Requests =>
a - In the thread on SQLite join performance, what kind of joins did a user report as really slow?
b - Output the portion of the SQLite join performance thread that begins at the words "Generally not, however" and stops after the words "work at all).".

Re: [sqlite] Join performance in SQLite

2009-06-01 Thread BardzoTajneKonto

> Do other SQL database engines not have this same limitation?" Are MySQL 
> and PostgreSQL and Firebird and MS-SQL and Oracle creating phantom 
> indices on-the-fly to help them do joins faster, for example?" Or do 
> their optimizers do a better job of finding ways to use indices in a 
> join?" Can somebody supply me with specific examples of joins that other 
> database engines do efficiently but that SQLite does slowly?"
 
Acoording to SQLite wiki other databases do better job without indices:
"
Test 6: INNER JOIN without an index
SELECT t1.a FROM t1 INNER JOIN t2 ON t1.b=t2.b; 
SQLite 3.3.3 (sync):14.473 
SQLite 3.3.3 (nosync):  14.445 
SQLite 2.8.17 (sync):   47.776 
SQLite 2.8.17 (nosync): 47.750 
PostgreSQL 8.1.2:   0.176 
MySQL 5.0.18 (sync):3.421 
MySQL 5.0.18 (nosync):  3.443 
FirebirdSQL 1.5.2:  0.141 
"

> Is join 
> efficiency really a frustration to many SQLite users?

Generally not, however the behaviour could be more user friendly. The way is I 
use SQLite is probably not common becase I don't write queries - apllication's 
users write them. I also deal with quite large data. The biggest problem with 
the way joins work is with subqueries. If flattening cannot be done the query 
runs slow. For example I was told by an user that joins on views are really 
slow (on large data it means that doesn't work at all).

Records =>

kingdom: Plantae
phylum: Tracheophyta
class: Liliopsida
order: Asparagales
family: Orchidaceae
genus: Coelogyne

The solutions =>
a - Joins on views.

b -
Generally not, however the behaviour could be more user friendly. The way is I 
use SQLite is probably not common becase I don't write queries - apllication's 
users write them. I also deal with quite large data. The biggest problem with 
the way joins work is with subqueries. If flattening cannot be done the query 
runs slow. For example I was told by an user that joins on views are really 
slow (on large data it means that doesn't work at all).